Langsam stand ich auf. Aus den Taschen zog ich rote Nelken mit sich braun verfärbenden Köpfen, die ich von einem Feiertagsstrauß im Geschenkeladen des Krankenhauses abgepflückt hatte. Über zwei Monate nach der Brandnacht war ich noch immer im Krankenhaus und von der Abteilung für Brandverletzte in die Psychiatrie verlegt worden, bis Meredith eine Unterkunft für mich finden würde.
Ich duckte mich unter dem Tisch durch und marschierte durch den Gerichtssaal.
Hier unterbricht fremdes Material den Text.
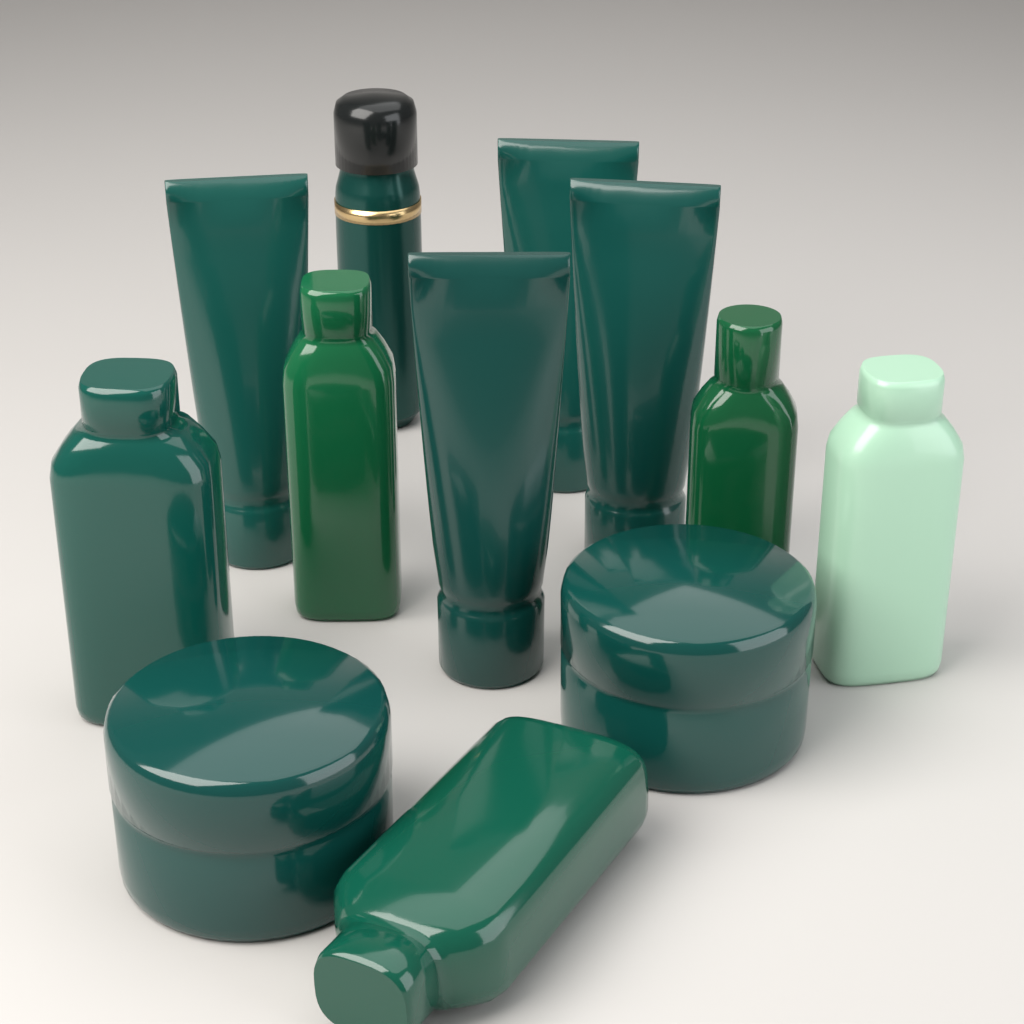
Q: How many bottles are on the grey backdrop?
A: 5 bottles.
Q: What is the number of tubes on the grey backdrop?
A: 4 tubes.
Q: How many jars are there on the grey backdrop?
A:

»Ich will, dass du über die Folgen deiner Aussageverweigerung nachdenkst«, verkündete die Richterin, als ich vor ihr angelangt war. »Hier geht es nicht nur darum, für deine Rechte und das Gesetz einzutreten, sondern auch um den Schutz anderer Kinder.«
Die Erwachsenen im Raum hielten Elizabeth für eine Bedrohung. Die Vorstellung war so absurd, dass ich beinahe laut losgelacht hätte. Allerdings wusste ich, dass ich zu weinen anfangen würde, wenn ich lachte. Und wenn ich weinte, würde ich vielleicht nie wieder aufhören können.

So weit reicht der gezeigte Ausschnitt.